Moussa Pokong

Personal information
- Full name: Étienne Le Doux Moussa Pokong
- Date of birth: 13 August 1987 (age 38)
- Place of birth: Garoua, Cameroon
- Height: 1.70 m (5 ft 7 in)
- Position(s): Forward

Team information
- Current team: AO Poros

Youth career
- Roumdé Adjia de Garoua

Senior career*
- Years: Team / Apps / (Gls)
- 2003–2005: FS d'Akonolinga / 0 / (0)
- 2006–2009: Club Africain / 0 / (1)
- 2009–2010: Al-Khor SC / 3 / (0)
- 2010–2012: Monastir / 2 / (0)
- 2012: Iraklis Psachna / 30 / (6)
- 2014–2015: Tyrnavos / 35 / (7)
- 2016–2017: Kissamikos / 21 / (2)
- 2017–2019: Makedonikos
- 2019–: AO Poros

= Moussa Pokong =

Cameroonian footballer

Étienne Le Doux Moussa Pokong (born 13 August 1987) is a Cameroonian footballer who plays as a forward for AO Poros.

==Club career==
Pokong was born in Garoua.
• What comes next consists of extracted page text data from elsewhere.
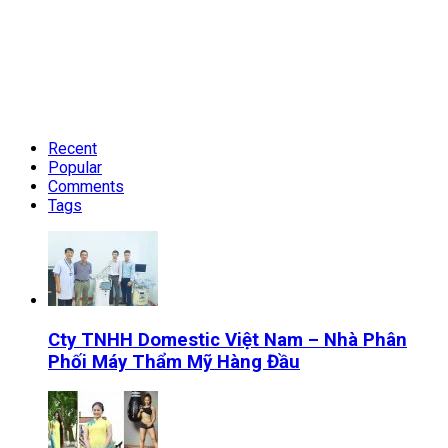
Recent
Popular
Comments
Tags
Cty TNHH Domestic Việt Nam – Nhà Phân
Phối Máy Thẩm Mỹ Hàng Đầu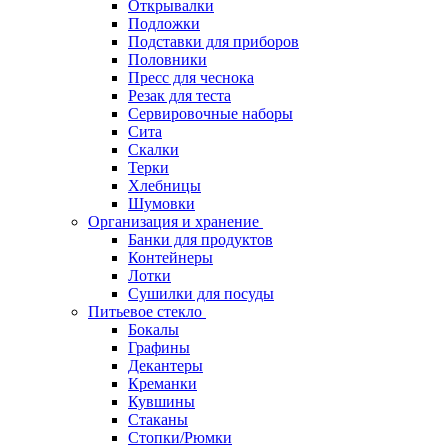
Открывалки
Подложки
Подставки для приборов
Половники
Пресс для чеснока
Резак для теста
Сервировочные наборы
Сита
Скалки
Терки
Хлебницы
Шумовки
Организация и хранение
Банки для продуктов
Контейнеры
Лотки
Сушилки для посуды
Питьевое стекло
Бокалы
Графины
Декантеры
Креманки
Кувшины
Стаканы
Стопки/Рюмки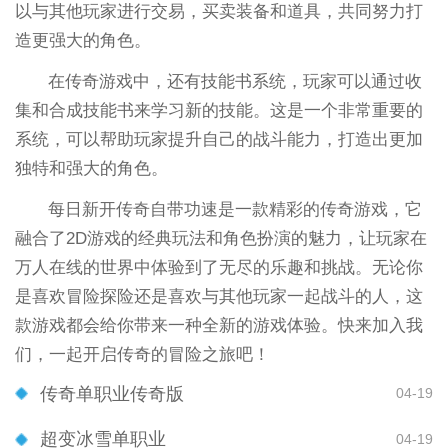
以与其他玩家进行交易，买卖装备和道具，共同努力打
造更强大的角色。
在传奇游戏中，还有技能书系统，玩家可以通过收
集和合成技能书来学习新的技能。这是一个非常重要的
系统，可以帮助玩家提升自己的战斗能力，打造出更加
独特和强大的角色。
每日新开传奇自带功速是一款精彩的传奇游戏，它
融合了2D游戏的经典玩法和角色扮演的魅力，让玩家在
万人在线的世界中体验到了无尽的乐趣和挑战。无论你
是喜欢冒险探险还是喜欢与其他玩家一起战斗的人，这
款游戏都会给你带来一种全新的游戏体验。快来加入我
们，一起开启传奇的冒险之旅吧！
传奇单职业传奇版
04-19
超变冰雪单职业
04-19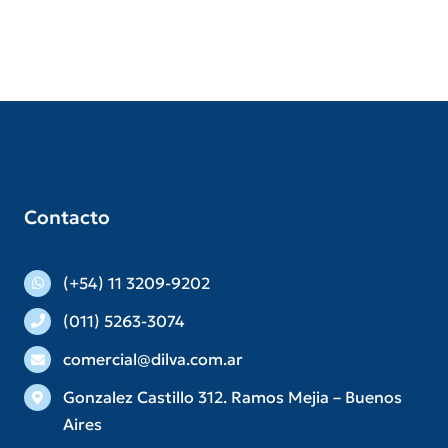
Contacto
(+54) 11 3209-9202
(011) 5263-3074
comercial@dilva.com.ar
Gonzalez Castillo 312. Ramos Mejia – Buenos
Aires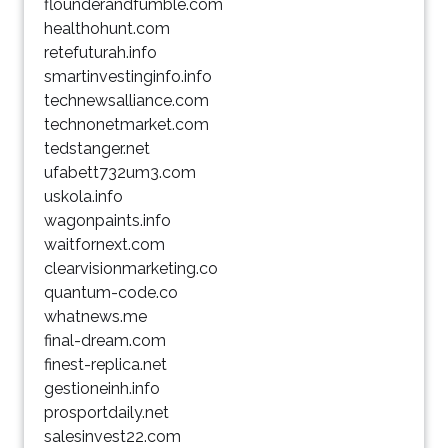
flounderandfumble.com
healthohunt.com
retefuturah.info
smartinvestinginfo.info
technewsalliance.com
technonetmarket.com
tedstanger.net
ufabett732um3.com
uskola.info
wagonpaints.info
waitfornext.com
clearvisionmarketing.co
quantum-code.co
whatnews.me
final-dream.com
finest-replica.net
gestioneinh.info
prosportdaily.net
salesinvest22.com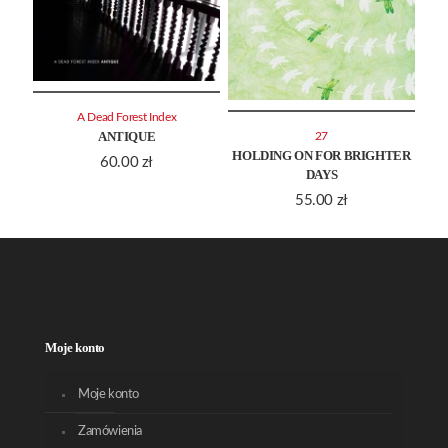
A Dead Forest Index
ANTIQUE
27
HOLDING ON FOR BRIGHTER
60.00
zł
DAYS
55.00
zł
Moje konto
Moje konto
Zamówienia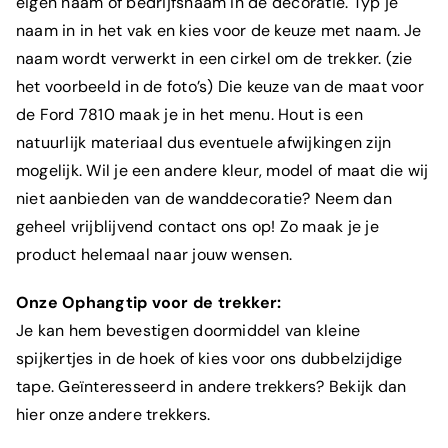
eigen naam of bedrijfsnaam in de decoratie. Typ je
naam in in het vak en kies voor de keuze met naam. Je
naam wordt verwerkt in een cirkel om de trekker. (zie
het voorbeeld in de foto’s) Die keuze van de maat voor
de Ford 7810 maak je in het menu. Hout is een
natuurlijk materiaal dus eventuele afwijkingen zijn
mogelijk. Wil je een andere kleur, model of maat die wij
niet aanbieden van de wanddecoratie? Neem dan
geheel vrijblijvend contact ons op! Zo maak je je
product helemaal naar jouw wensen.
Onze Ophangtip voor de trekker:
Je kan hem bevestigen doormiddel van kleine
spijkertjes in de hoek of kies voor ons dubbelzijdige
tape. Geïnteresseerd in andere trekkers? Bekijk dan
hier onze andere trekkers.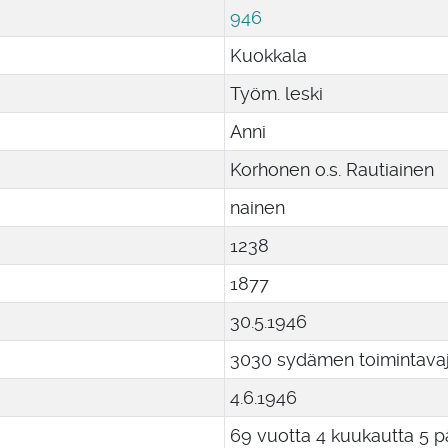
946
Kuokkala
Työm. leski
Anni
Korhonen o.s. Rautiainen
nainen
1238
1877
30
.
5
.
1946
3030 sydämen toimintava
4
.
6
.
1946
69 vuotta 4 kuukautta 5 p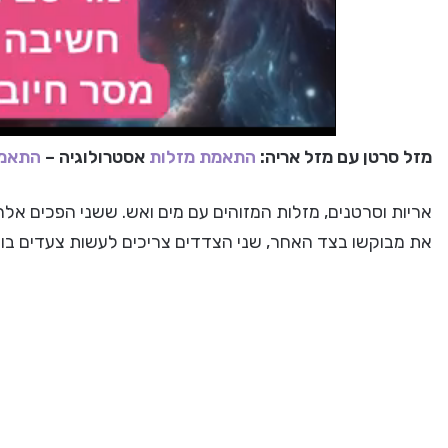
מזל סרטן עם מזל אריה:
התאמת מזלות
אסטרולוגיה –
התאמה
אריות וסרטנים, מזלות המזוהים עם מים ואש. ששני הפכים אל
את מבוקשו בצד האחר, שני הצדדים צריכים לעשות צעדים בוני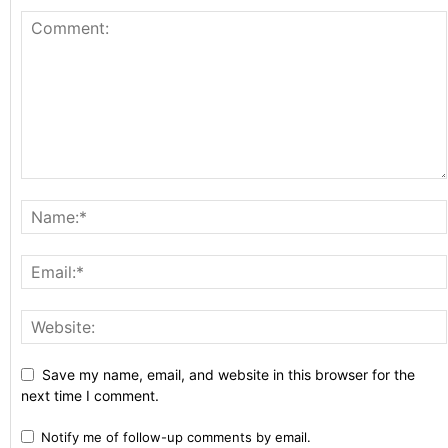
Save my name, email, and website in this browser for the
next time I comment.
Notify me of follow-up comments by email.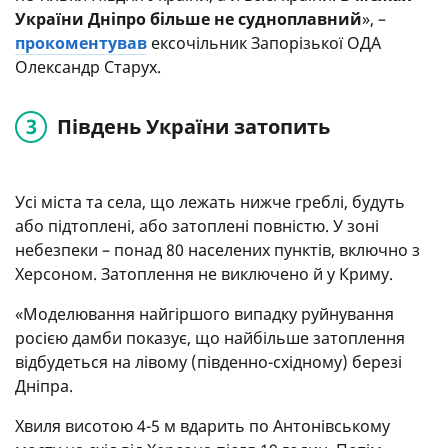
України Дніпро більше не судноплавний
», –
прокоментував
ексочільник Запорізької ОДА
Олександр Старух.
Південь України затопить
Усі міста та села, що лежать нижче греблі, будуть
або підтоплені, або затоплені повністю. У зоні
небезпеки – понад 80 населених пунктів, включно з
Херсоном. Затоплення не виключено й у Криму.
«Моделювання найгіршого випадку руйнування
росією дамби показує, що найбільше затоплення
відбудеться на лівому (південно-східному) березі
Дніпра.
Хвиля висотою 4-5 м вдарить по Антонівському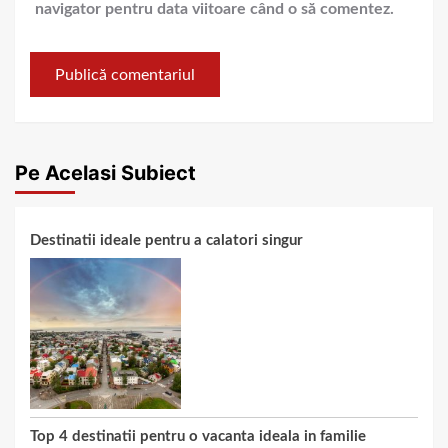
navigator pentru data viitoare când o să comentez.
Pe Acelasi Subiect
Destinatii ideale pentru a calatori singur
Top 4 destinatii pentru o vacanta ideala in familie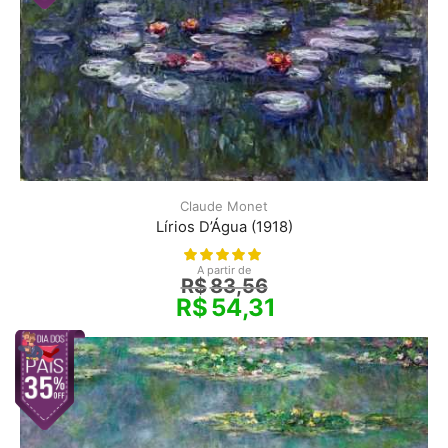
Claude Monet
Lírios D’Água (1918)
A partir de
R$
83,56
R$
54,31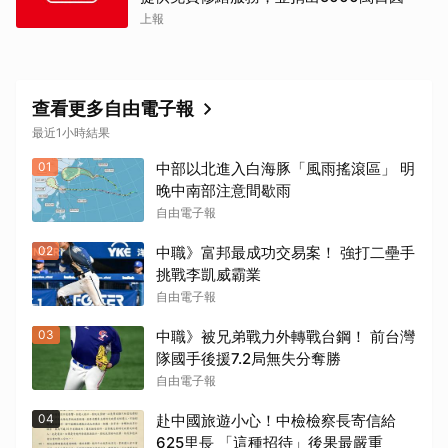
上報
查看更多自由電子報
最近1小時結果
01
中部以北進入白海豚「風雨搖滾區」 明
晚中南部注意間歇雨
自由電子報
02
中職》富邦最成功交易案！ 強打二壘手
挑戰李凱威霸業
自由電子報
03
中職》被兄弟戰力外轉戰台鋼！ 前台灣
隊國手後援7.2局無失分奪勝
自由電子報
04
赴中國旅遊小心！中檢檢察長寄信給
625里長 「這種招待」後果最嚴重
He transferred to Club Africain in January 2006, he came from FS d'Akonolinga. After three years resign with the Tunisian club Club Africain to join Al-Khor Sports Club.

On 20 August 2019, Pokong joined Greece club AO Poros.

==International career==
Pokong earned his first call-up for the Cameroon national team on 14 October 2007 for a qualification game against Morocco.